To guarantee the inequality of interest:

$$q \le (n-1)p + \frac{\sqrt{np(1-p)}\ \ \phi\left( \frac{(q-np)}{\sqrt{np(1-p)}}\right) }{1-\Phi\left( \frac{(q-np)}{\sqrt{np(1-p)}} \right)}$$

Answer 2

The conjecture is true for all sufficiently large $N$, namely when $N$ is large enough to use a normal approximation to the binomial, and $$N > \frac{\pi p}{2(1-p)}\left(\sqrt{\pi}q - \frac{\exp(-q^2)}{\text{erfc}(q)}\right)^{\!-2}$$ where

• $q=(Q-Np)/\sqrt{2Np(1-p)}$, which is $1/\sqrt{2}$ times $Q$'s standard deviations above the mean, and
• $\text{erfc}$ is the complementary error function.
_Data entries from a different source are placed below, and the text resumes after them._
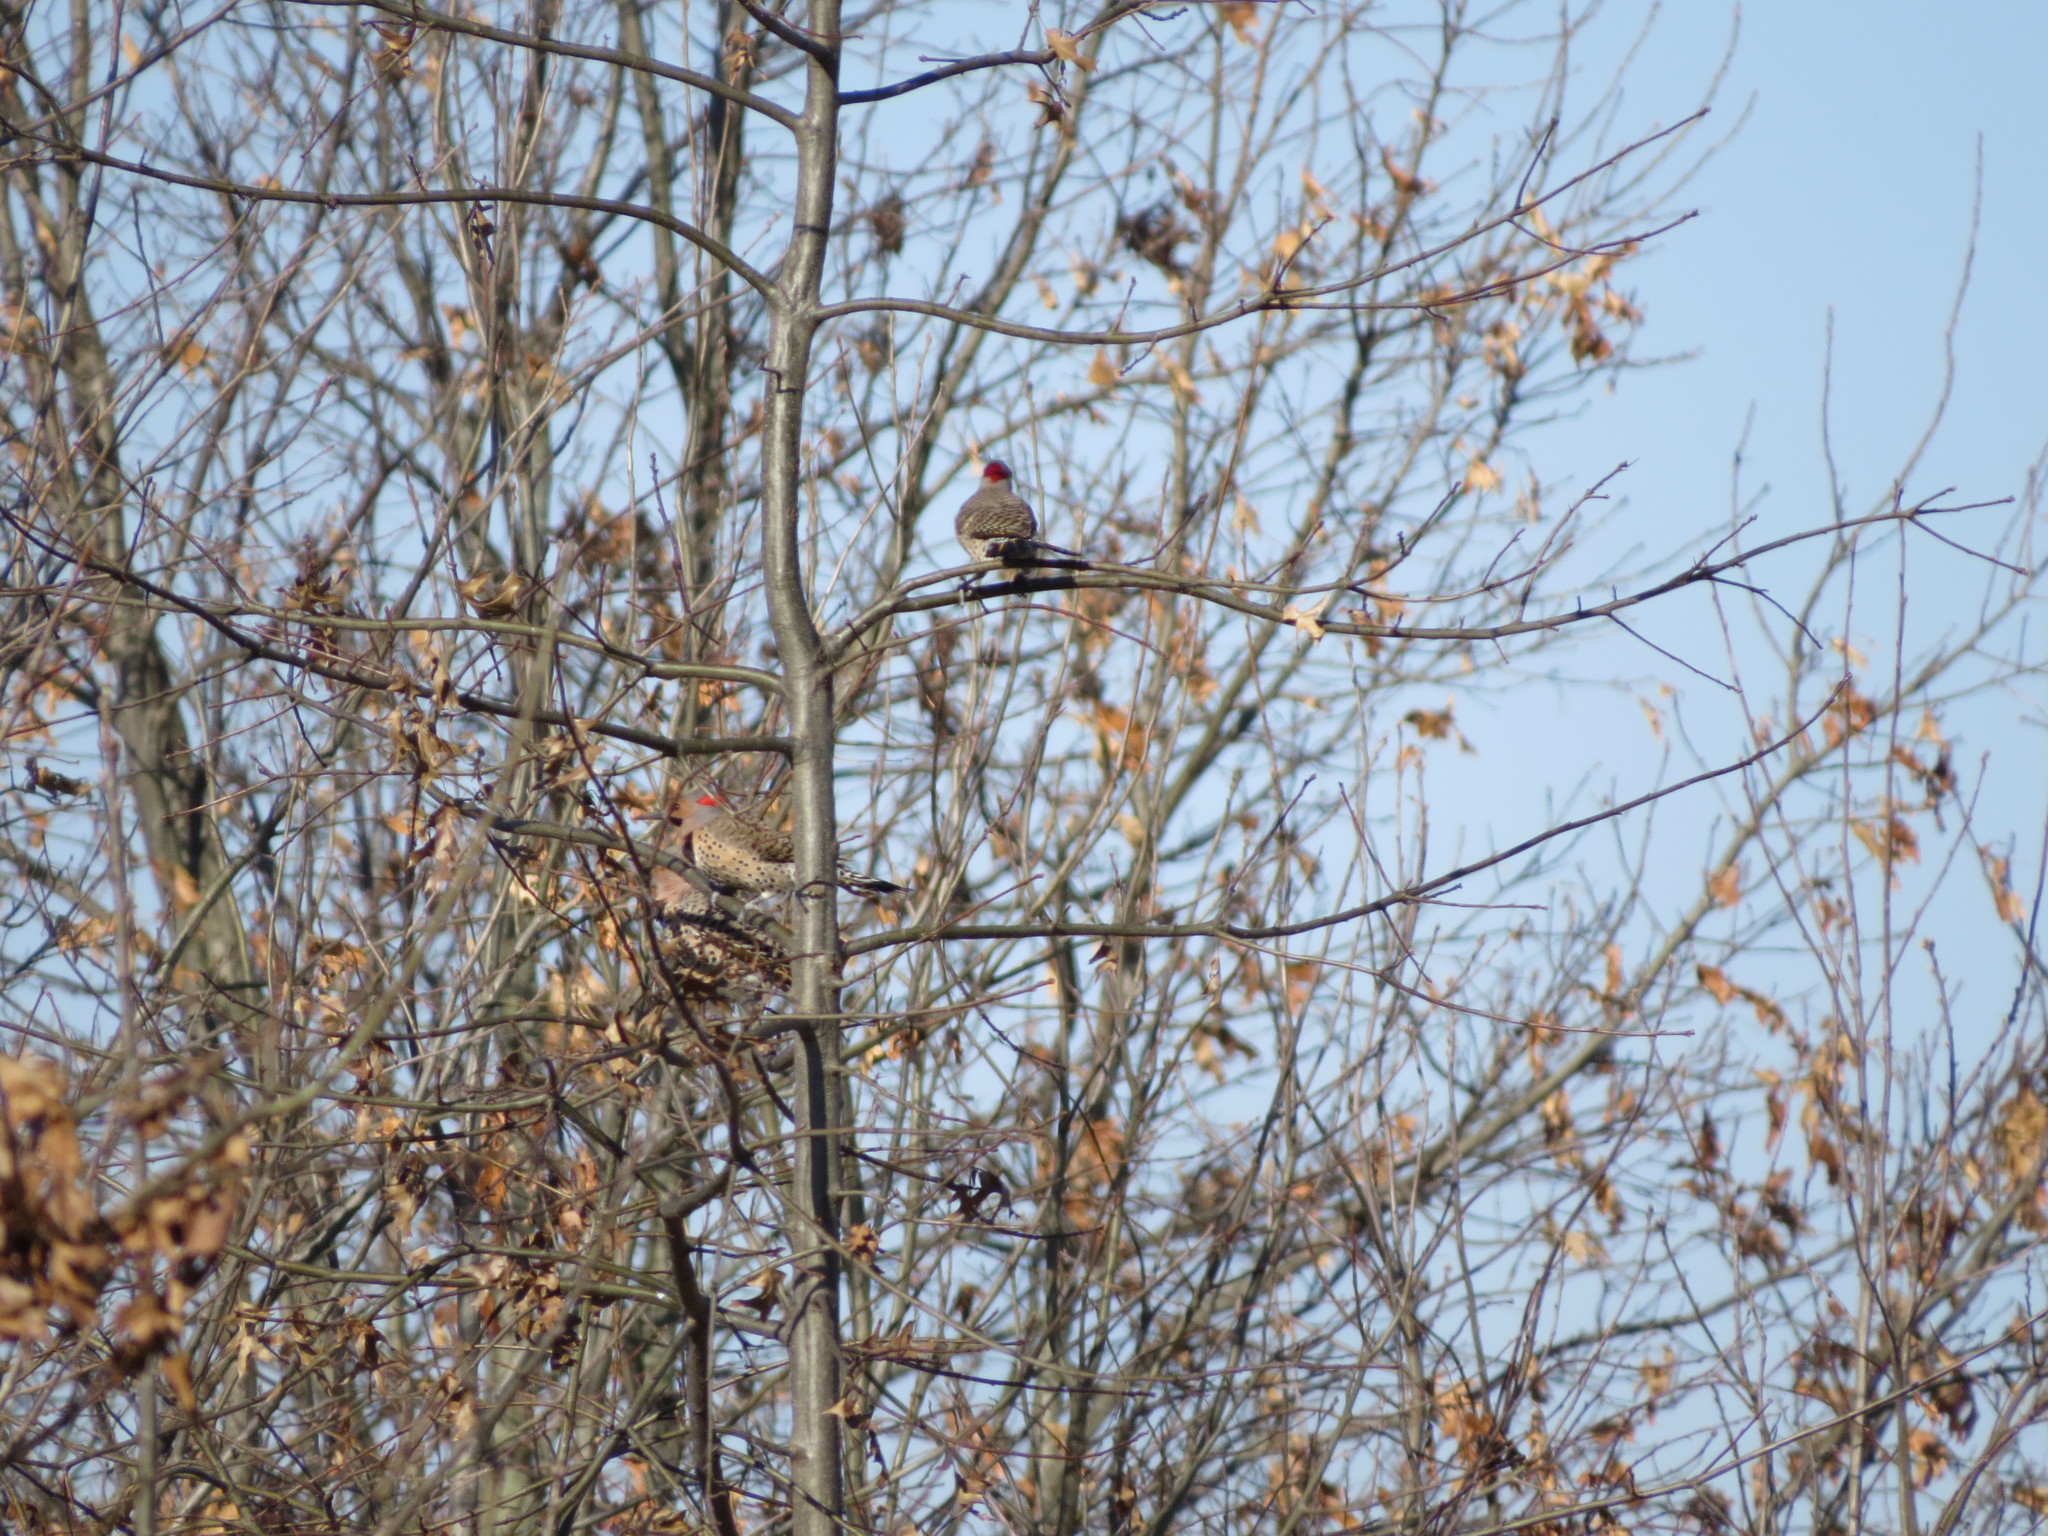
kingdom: Animalia
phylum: Chordata
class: Aves
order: Piciformes
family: Picidae
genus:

The normal distribution to the binomial has mean $Np$ and variance $Np(1-p)$. Denoting its pdf by $f$, we can approximate \begin{align} ER^*&\simeq\frac{M_1}{M_0}\\ Var(R^*)&\simeq\frac{M_2}{M_0}-ER^{*2} \end{align} using the partial moments \begin{align} M_0=\int_Q^\infty f(x)dx = & \frac12\text{erfc}(q)\\ M_1=\int_Q^\infty xf(x)dx = & \frac{Np}{2}\text{erfc}(q) + \sqrt{\frac{Np(1-p)}{2\pi}}\exp(-q^2)\\ M_2=\int_Q^\infty x^2f(x)dx = & \frac{Np}{2}\text{erfc}(q)(1-p+Np)\\ & +\frac{Np\exp(-q^2)}{\sqrt{\pi}}(q-pq+\sqrt{2Np(1-p)}) \end{align} Under these approximations, the inequality in the question is equivalent to the first inequality above.

The function $\left(\sqrt{\pi}q - \frac{\exp(-q^2)}{\text{erfc}(q)}\right)^{\!-2}$ has the following graph:

which is asymptotic to $(4q^2+8)/\pi$ at $+\infty$.